*How to complete this task:* Reproduce every line of the records below word for word, without any changes.

[Saved entries]
=====

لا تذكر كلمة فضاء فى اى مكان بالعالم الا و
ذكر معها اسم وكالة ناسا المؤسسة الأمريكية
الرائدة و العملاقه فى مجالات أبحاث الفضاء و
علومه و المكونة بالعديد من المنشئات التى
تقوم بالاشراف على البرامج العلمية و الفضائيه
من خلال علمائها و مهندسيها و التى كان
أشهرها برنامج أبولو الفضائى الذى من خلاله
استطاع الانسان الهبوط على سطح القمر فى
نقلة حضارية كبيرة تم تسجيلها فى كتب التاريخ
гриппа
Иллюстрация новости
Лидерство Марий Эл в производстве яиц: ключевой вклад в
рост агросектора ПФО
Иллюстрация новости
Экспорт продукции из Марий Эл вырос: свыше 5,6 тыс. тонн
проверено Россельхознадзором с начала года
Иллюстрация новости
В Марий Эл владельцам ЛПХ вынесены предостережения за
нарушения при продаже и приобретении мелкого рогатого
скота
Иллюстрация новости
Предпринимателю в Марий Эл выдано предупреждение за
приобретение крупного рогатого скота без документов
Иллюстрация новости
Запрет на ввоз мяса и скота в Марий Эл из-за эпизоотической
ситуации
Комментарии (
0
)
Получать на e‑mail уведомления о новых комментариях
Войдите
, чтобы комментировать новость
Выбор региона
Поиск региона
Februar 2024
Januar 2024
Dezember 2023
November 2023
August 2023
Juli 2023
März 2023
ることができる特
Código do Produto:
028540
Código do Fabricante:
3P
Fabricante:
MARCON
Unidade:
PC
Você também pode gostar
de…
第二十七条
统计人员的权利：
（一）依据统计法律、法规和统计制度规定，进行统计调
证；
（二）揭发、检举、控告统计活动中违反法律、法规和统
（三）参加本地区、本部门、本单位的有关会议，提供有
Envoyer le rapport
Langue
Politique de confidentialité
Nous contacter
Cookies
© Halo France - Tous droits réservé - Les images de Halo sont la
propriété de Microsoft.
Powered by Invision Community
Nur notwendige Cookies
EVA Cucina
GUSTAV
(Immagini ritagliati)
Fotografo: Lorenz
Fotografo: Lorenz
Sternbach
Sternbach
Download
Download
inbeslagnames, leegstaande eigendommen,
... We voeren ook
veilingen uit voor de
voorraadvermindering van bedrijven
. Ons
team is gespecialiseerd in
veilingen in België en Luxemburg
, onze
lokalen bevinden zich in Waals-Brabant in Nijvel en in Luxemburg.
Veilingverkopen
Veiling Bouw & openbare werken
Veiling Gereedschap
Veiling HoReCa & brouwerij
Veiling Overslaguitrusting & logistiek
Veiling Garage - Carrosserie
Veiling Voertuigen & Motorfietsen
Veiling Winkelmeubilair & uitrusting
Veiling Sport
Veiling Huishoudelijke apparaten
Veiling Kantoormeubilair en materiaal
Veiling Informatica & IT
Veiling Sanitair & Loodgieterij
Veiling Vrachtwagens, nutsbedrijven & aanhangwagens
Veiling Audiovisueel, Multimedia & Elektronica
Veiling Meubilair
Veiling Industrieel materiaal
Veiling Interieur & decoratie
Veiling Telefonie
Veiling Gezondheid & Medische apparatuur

=====

*Response:*
لا تذكر كلمة فضاء فى اى مكان بالعالم الا و
ذكر معها اسم وكالة ناسا المؤسسة الأمريكية
الرائدة و العملاقه فى مجالات أبحاث الفضاء و
علومه و المكونة بالعديد من المنشئات التى
تقوم بالاشراف على البرامج العلمية و الفضائيه
من خلال علمائها و مهندسيها و التى كان
أشهرها برنامج أبولو الفضائى الذى من خلاله
استطاع الانسان الهبوط على سطح القمر فى
نقلة حضارية كبيرة تم تسجيلها فى كتب التاريخ
гриппа
Иллюстрация новости
Лидерство Марий Эл в производстве яиц: ключевой вклад в
рост агросектора ПФО
Иллюстрация новости
Экспорт продукции из Марий Эл вырос: свыше 5,6 тыс. тонн
проверено Россельхознадзором с начала года
Иллюстрация новости
В Марий Эл владельцам ЛПХ вынесены предостережения за
нарушения при продаже и приобретении мелкого рогатого
скота
Иллюстрация новости
Предпринимателю в Марий Эл выдано предупреждение за
приобретение крупного рогатого скота без документов
Иллюстрация новости
Запрет на ввоз мяса и скота в Марий Эл из-за эпизоотической
ситуации
Комментарии (
0
)
Получать на e‑mail уведомления о новых комментариях
Войдите
, чтобы комментировать новость
Выбор региона
Поиск региона
Februar 2024
Januar 2024
Dezember 2023
November 2023
August 2023
Juli 2023
März 2023
ることができる特
Código do Produto:
028540
Código do Fabricante:
3P
Fabricante:
MARCON
Unidade:
PC
Você também pode gostar
de…
第二十七条
统计人员的权利：
（一）依据统计法律、法规和统计制度规定，进行统计调
证；
（二）揭发、检举、控告统计活动中违反法律、法规和统
（三）参加本地区、本部门、本单位的有关会议，提供有
Envoyer le rapport
Langue
Politique de confidentialité
Nous contacter
Cookies
© Halo France - Tous droits réservé - Les images de Halo sont la
propriété de Microsoft.
Powered by Invision Community
Nur notwendige Cookies
EVA Cucina
GUSTAV
(Immagini ritagliati)
Fotografo: Lorenz
Fotografo: Lorenz
Sternbach
Sternbach
Download
Download
inbeslagnames, leegstaande eigendommen,
... We voeren ook
veilingen uit voor de
voorraadvermindering van bedrijven
. Ons
team is gespecialiseerd in
veilingen in België en Luxemburg
, onze
lokalen bevinden zich in Waals-Brabant in Nijvel en in Luxemburg.
Veilingverkopen
Veiling Bouw & openbare werken
Veiling Gereedschap
Veiling HoReCa & brouwerij
Veiling Overslaguitrusting & logistiek
Veiling Garage - Carrosserie
Veiling Voertuigen & Motorfietsen
Veiling Winkelmeubilair & uitrusting
Veiling Sport
Veiling Huishoudelijke apparaten
Veiling Kantoormeubilair en materiaal
Veiling Informatica & IT
Veiling Sanitair & Loodgieterij
Veiling Vrachtwagens, nutsbedrijven & aanhangwagens
Veiling Audiovisueel, Multimedia & Elektronica
Veiling Meubilair
Veiling Industrieel materiaal
Veiling Interieur & decoratie
Veiling Telefonie
Veiling Gezondheid & Medische apparatuur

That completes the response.